[Opening Input for this task section]

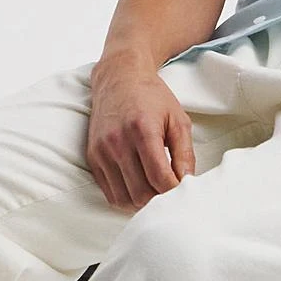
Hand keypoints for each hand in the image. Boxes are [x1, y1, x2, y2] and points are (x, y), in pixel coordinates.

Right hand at [85, 61, 196, 210]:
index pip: (159, 179)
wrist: (119, 79)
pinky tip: (140, 187)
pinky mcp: (93, 158)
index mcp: (143, 131)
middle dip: (160, 200)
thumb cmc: (152, 98)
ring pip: (124, 199)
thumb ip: (185, 154)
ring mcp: (102, 152)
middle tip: (171, 193)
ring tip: (156, 192)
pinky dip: (127, 197)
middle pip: (141, 193)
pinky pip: (110, 193)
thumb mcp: (178, 120)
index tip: (184, 190)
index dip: (175, 192)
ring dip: (143, 202)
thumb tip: (187, 183)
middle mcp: (118, 143)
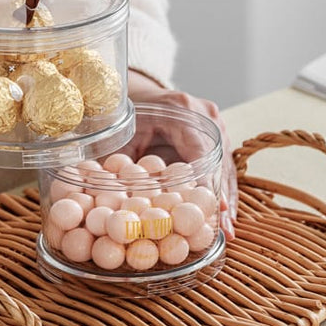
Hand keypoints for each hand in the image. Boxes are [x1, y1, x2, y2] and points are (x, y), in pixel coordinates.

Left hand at [127, 70, 237, 239]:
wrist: (141, 95)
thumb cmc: (128, 114)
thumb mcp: (120, 135)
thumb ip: (116, 162)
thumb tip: (99, 196)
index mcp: (182, 109)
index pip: (199, 149)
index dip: (206, 181)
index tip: (210, 206)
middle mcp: (205, 115)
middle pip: (219, 161)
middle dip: (221, 197)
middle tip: (223, 228)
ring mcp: (215, 125)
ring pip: (225, 166)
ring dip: (226, 198)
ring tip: (226, 230)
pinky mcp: (217, 138)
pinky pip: (223, 167)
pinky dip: (222, 191)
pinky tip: (223, 216)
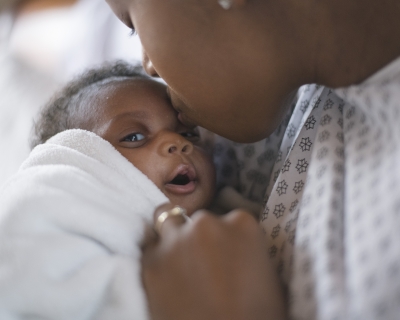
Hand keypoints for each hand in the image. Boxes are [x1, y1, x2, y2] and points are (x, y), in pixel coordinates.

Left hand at [141, 203, 286, 319]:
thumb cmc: (257, 317)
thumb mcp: (268, 275)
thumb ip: (248, 250)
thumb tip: (236, 251)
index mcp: (242, 224)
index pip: (230, 218)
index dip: (227, 238)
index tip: (226, 255)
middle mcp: (207, 223)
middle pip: (198, 219)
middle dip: (200, 236)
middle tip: (203, 263)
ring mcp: (176, 240)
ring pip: (166, 220)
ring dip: (172, 235)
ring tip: (177, 259)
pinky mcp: (151, 262)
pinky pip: (148, 248)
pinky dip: (155, 257)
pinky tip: (164, 276)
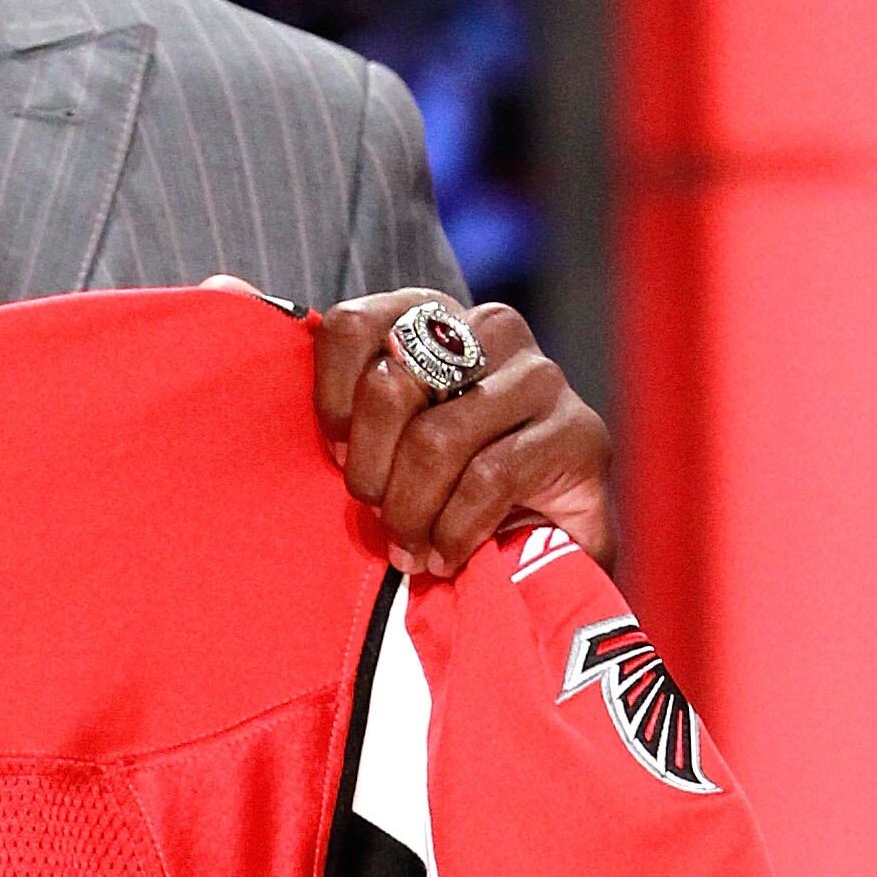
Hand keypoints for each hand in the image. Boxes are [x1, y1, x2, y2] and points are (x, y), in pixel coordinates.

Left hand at [313, 288, 616, 578]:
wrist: (545, 556)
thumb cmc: (445, 495)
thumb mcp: (387, 450)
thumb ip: (353, 416)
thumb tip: (296, 392)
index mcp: (435, 319)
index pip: (355, 327)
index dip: (332, 400)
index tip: (338, 456)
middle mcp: (491, 331)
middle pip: (392, 387)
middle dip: (371, 472)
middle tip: (378, 517)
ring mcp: (541, 378)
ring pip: (438, 439)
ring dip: (411, 511)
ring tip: (410, 548)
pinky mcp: (579, 433)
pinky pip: (488, 479)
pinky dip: (454, 530)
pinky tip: (447, 556)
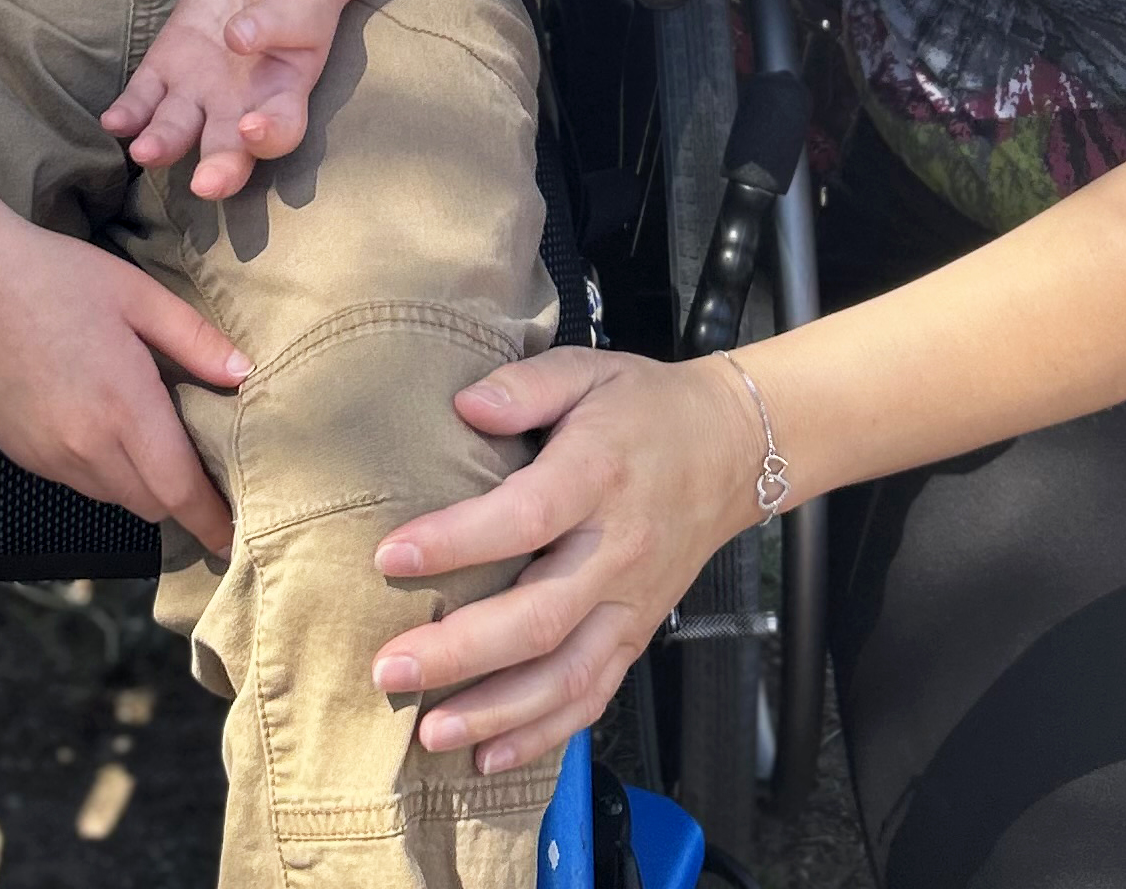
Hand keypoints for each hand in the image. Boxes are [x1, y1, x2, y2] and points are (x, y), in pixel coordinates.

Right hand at [0, 214, 250, 556]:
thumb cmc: (56, 277)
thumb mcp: (138, 294)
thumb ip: (195, 341)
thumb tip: (244, 376)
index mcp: (124, 407)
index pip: (179, 491)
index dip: (212, 520)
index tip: (238, 537)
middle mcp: (85, 446)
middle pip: (150, 504)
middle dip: (182, 498)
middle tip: (203, 466)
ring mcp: (47, 455)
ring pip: (113, 497)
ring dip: (141, 484)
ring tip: (153, 439)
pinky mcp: (19, 454)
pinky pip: (77, 483)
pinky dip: (102, 471)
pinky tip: (102, 425)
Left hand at [102, 0, 352, 200]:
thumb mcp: (299, 3)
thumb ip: (273, 22)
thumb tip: (238, 37)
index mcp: (283, 94)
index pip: (282, 130)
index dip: (269, 137)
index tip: (251, 129)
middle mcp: (239, 105)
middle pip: (227, 150)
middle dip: (217, 171)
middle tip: (204, 186)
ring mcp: (200, 90)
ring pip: (178, 130)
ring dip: (161, 145)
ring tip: (145, 152)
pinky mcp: (167, 65)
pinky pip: (144, 97)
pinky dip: (129, 112)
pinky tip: (115, 121)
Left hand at [363, 350, 766, 774]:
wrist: (735, 448)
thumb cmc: (646, 408)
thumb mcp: (588, 369)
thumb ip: (526, 384)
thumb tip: (465, 404)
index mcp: (598, 476)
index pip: (525, 517)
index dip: (457, 541)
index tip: (389, 555)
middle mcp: (618, 550)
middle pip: (540, 617)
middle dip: (461, 653)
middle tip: (391, 669)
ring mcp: (630, 602)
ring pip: (566, 674)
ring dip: (497, 711)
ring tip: (430, 732)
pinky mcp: (636, 634)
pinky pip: (592, 695)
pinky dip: (543, 734)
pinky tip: (488, 756)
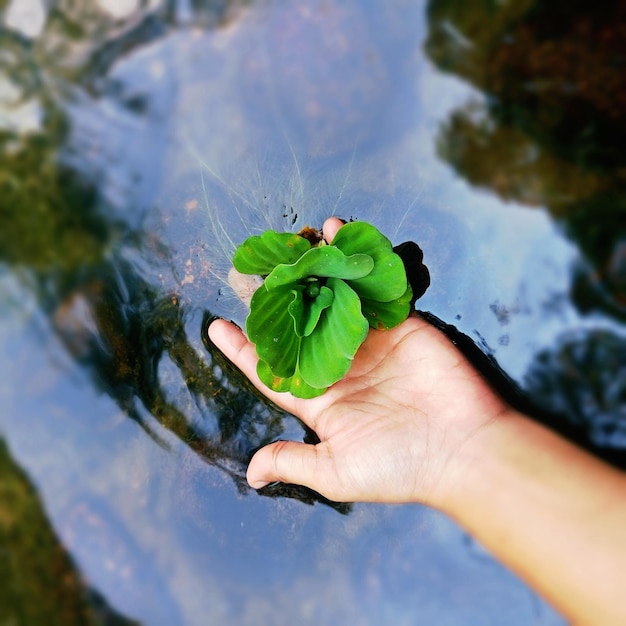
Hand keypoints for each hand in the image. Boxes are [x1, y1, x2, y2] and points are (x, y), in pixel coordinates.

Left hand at [208, 218, 508, 505]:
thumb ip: (292, 460)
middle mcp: (340, 365)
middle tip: (247, 270)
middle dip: (272, 299)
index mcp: (320, 398)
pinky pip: (370, 287)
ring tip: (286, 245)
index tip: (217, 328)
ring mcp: (369, 341)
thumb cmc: (398, 466)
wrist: (464, 449)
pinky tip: (334, 235)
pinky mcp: (399, 323)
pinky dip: (353, 261)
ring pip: (330, 299)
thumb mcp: (336, 471)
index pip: (272, 369)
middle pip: (297, 325)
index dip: (243, 349)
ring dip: (308, 271)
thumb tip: (252, 474)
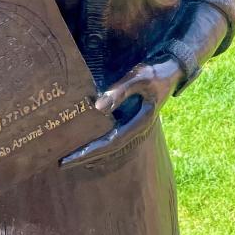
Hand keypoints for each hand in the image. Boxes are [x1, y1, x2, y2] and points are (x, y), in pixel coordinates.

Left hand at [61, 56, 184, 168]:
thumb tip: (98, 107)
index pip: (110, 143)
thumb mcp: (139, 77)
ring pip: (112, 146)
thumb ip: (120, 91)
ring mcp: (135, 126)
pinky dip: (101, 144)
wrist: (172, 70)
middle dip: (86, 157)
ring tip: (71, 159)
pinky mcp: (132, 120)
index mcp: (140, 123)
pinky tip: (89, 145)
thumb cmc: (156, 72)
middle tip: (62, 164)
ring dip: (93, 153)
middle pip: (109, 150)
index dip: (90, 151)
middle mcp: (137, 129)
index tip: (71, 157)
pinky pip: (114, 137)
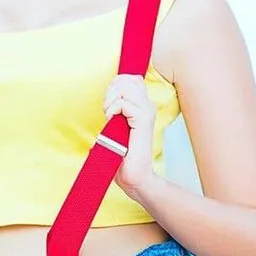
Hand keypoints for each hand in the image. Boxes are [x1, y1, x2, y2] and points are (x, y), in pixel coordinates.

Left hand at [103, 73, 155, 194]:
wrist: (133, 176)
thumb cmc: (123, 155)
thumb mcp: (116, 127)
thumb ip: (116, 108)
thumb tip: (110, 91)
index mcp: (143, 106)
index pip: (131, 79)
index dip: (116, 85)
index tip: (109, 104)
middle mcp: (147, 106)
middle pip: (127, 79)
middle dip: (110, 91)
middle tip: (107, 111)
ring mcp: (146, 112)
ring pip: (124, 88)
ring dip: (110, 100)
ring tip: (109, 116)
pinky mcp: (142, 120)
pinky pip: (123, 102)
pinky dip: (112, 110)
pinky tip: (111, 121)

[Closing Input for this task section]

## [Aim of the exercise]
Restate all entries above exactly, but not the images.

## [Answer to this problem]
Hand keypoints for each hand in the image. Boxes are [x1, y1, x2, y2] and points are (x, y), in pixel coordinates.

Right hand at [85, 61, 196, 210]:
index pip: (159, 179)
wrist: (119, 79)
pinky tip: (140, 187)
pinky mcp: (93, 158)
index mcp: (143, 131)
middle dip: (160, 200)
thumb cmc: (152, 98)
ring pip: (124, 199)
thumb ip: (185, 154)
ring mcp: (102, 152)
middle tip: (171, 193)
ring tip: (156, 192)
pinky dip: (127, 197)
middle pip: (141, 193)
pinky pip: (110, 193)
thumb mcp: (178, 120)
index tip: (184, 190)
index dip: (175, 192)
ring dip: (143, 202)
thumb tip: (187, 183)
middle mcp: (118, 143)
Hand keypoints for each hand in the image. Boxes are [x1, y1, x2, y2] and points are (x, y), in pixel coordinates.

Left hand at [127, 70, 237, 239]:
wrist: (141, 95)
thumb cmc: (128, 114)
thumb mcp: (120, 135)
thumb ip: (116, 162)
thumb tip: (99, 196)
index mcp: (182, 109)
index pip: (199, 149)
index dip: (206, 181)
index tip: (210, 206)
middle mcp: (205, 115)
middle pip: (219, 161)
middle dip: (221, 197)
middle tip: (223, 228)
ring mcp: (215, 125)
ring pip: (225, 166)
ring dip: (226, 198)
ring tip: (226, 230)
pinky mcp: (217, 138)
pinky pip: (223, 167)
pinky dip: (222, 191)
pinky tip: (223, 216)
Hand keypoints for each hand in the image. Boxes are [x1, y1, x2, y2] and points are (x, y), in pixel coordinates.

Left hand at [141, 203, 286, 319]:
thumb cmc: (257, 317)
thumb mcp: (268, 275)
thumb ip: (248, 250)
thumb tip: (236, 251)
index mcp: (242, 224)
index pip: (230, 218)
index dip: (227, 238)
index tip: (226, 255)
middle mcp: (207, 223)
middle pip: (198, 219)
middle dip: (200, 236)
middle tip: (203, 263)
ring mcp: (176, 240)
ring pip: (166, 220)
ring dip: (172, 235)
ring tip: (177, 259)
pinky mcp: (151, 262)
pinky pip: (148, 248)
pinky dip: (155, 257)
pinky tip: (164, 276)
Hand keypoints for each hand in the image. Boxes are [x1, y1, x2, y2] and points are (x, y), in pixel coordinates.

Left hand at [313, 288, 616, 578]:
wrist: (545, 556)
thumb cmc: (445, 495)
thumb mcp: (387, 450)
thumb ip: (353, 416)
thumb tip: (296, 392)
index mcp: (435, 319)
index pip: (355, 327)
index dip: (332, 400)
index tip: (338, 456)
middle mcp: (491, 331)
middle pip: (392, 387)
middle dip: (371, 472)
middle tip: (378, 517)
ring mcp: (541, 378)
ring pip: (438, 439)
ring dip: (411, 511)
ring tip: (410, 548)
pinky mcp: (579, 433)
pinky pip: (488, 479)
pinky dip: (454, 530)
pinky tip: (447, 556)
Hand keypoints for each hand in the image. Boxes are [x1, y1, x2, y2] and points are (x, y), in pixel coordinates.

Right hand at [0, 214, 250, 556]:
thumb cmc: (56, 277)
thumb mcp: (138, 294)
thumb ip: (195, 341)
thumb tip: (244, 376)
index mcp: (124, 407)
index pip: (179, 491)
index dip: (212, 520)
index tip: (238, 537)
middle mcp: (85, 446)
middle pip: (150, 504)
middle dip: (182, 498)
middle tip: (203, 466)
ring mcp: (47, 455)
ring pip: (113, 497)
ring dip: (141, 484)
ring tip: (153, 439)
pinky mcp: (19, 454)
pinky pip: (77, 483)
pinky dip: (102, 471)
pinky tip: (102, 425)
Left hand at [102, 0, 352, 200]:
thumb mcp: (299, 3)
thumb ip: (273, 22)
thumb tip: (238, 37)
index mcp: (283, 94)
index pip: (282, 130)
index dip: (269, 137)
index tip: (251, 129)
middle mcp: (239, 105)
middle pip: (227, 150)
middle dip: (217, 171)
middle tip: (204, 186)
ring mcp: (200, 90)
ring pip: (178, 130)
ring dip: (161, 145)
ring tip: (145, 152)
pinky mcp: (167, 65)
pinky pip: (144, 97)
pinky dip: (129, 112)
pinky tip: (115, 121)
Left hand at [363, 350, 766, 774]:
wrist: (735, 448)
thumb cmc: (646, 408)
thumb mcp: (588, 369)
thumb ip: (526, 384)
thumb tip: (465, 404)
index mcp: (598, 476)
index pip: (525, 517)
index dip: (457, 541)
index tip: (389, 555)
middle mcp: (618, 550)
middle pip: (540, 617)
middle dip: (461, 653)
middle tip: (391, 669)
ring mcp: (630, 602)
ring pip: (566, 674)
ring dip: (497, 711)
ring tip: (430, 732)
pinky mcp: (636, 634)
pinky pip: (592, 695)
pinky dip: (543, 734)
pinky tip: (488, 756)
Hand keypoints for each hand in the image. Boxes are [x1, y1, x2, y2] and points are (x, y), in pixel coordinates.

Left hand at [208, 218, 508, 505]:
thumb ip: (292, 460)
middle mcp: (340, 365)
middle tip: (247, 270)
middle dip: (272, 299)
index mcp: (320, 398)
pinky pip: (370, 287)
ring tip: (286, 245)
index tip: (217, 328)
ring mcp: (369, 341)
thumb cmc: (398, 466)
wrist: (464, 449)
pinky tip: (334, 235)
pinky mcp: (399, 323)
pinky dip: (353, 261)
ring pip: (330, 299)
thumb mcp: (336, 471)
index pip: (272, 369)
middle pip: (297, 325)
index dip: (243, 349)
ring dip: (308, 271)
thumb tip: (252, 474)
Hand keypoints for each hand in the image. Boxes are [x1, y1, x2, y2] and points are (x, y), in pixel coordinates.

Left hand at [61, 56, 184, 168]:
thumb tip: (98, 107)
index pip: (110, 143)
thumb mcp: (139, 77)
ring pip: (112, 146)
thumb ip: (120, 91)
ring mcp: (135, 126)
pinky dip: (101, 144)
wrist: (172, 70)
middle dip: (86, 157)
ring tip: (71, 159)
pinky mcp: (132, 120)
index mcp: (140, 123)
pinky tip: (89, 145)
thumb cmc: (156, 72)
middle tip: (62, 164)
ring dip: (93, 153)
middle pip: (109, 150)
index dip: (90, 151)
middle mcp: (137, 129)
index tip: (71, 157)
pinky pip: (114, 137)
Hand keypoints for each hand in the image. Boxes are [x1, y1, x2, y2] and points are (x, y), in pixel coordinates.

Left hand at [103, 73, 155, 194]:
wrist: (133, 176)
thumb cmc: (123, 155)
thumb mcp: (116, 127)
thumb ip: (116, 108)
thumb tip: (110, 91)
index mcp: (143, 106)
index pip: (131, 79)
index dip: (116, 85)
index tip: (109, 104)
middle mcp: (147, 106)
middle pip: (127, 79)
middle dip: (110, 91)
middle tip: (107, 111)
ring mcp: (146, 112)
ring pip: (124, 88)
ring dip: (110, 100)
ring tip: (109, 116)
pinky mcp: (142, 120)
pinky pip: (123, 102)
pinky dip: (112, 110)
pinky tip: (111, 121)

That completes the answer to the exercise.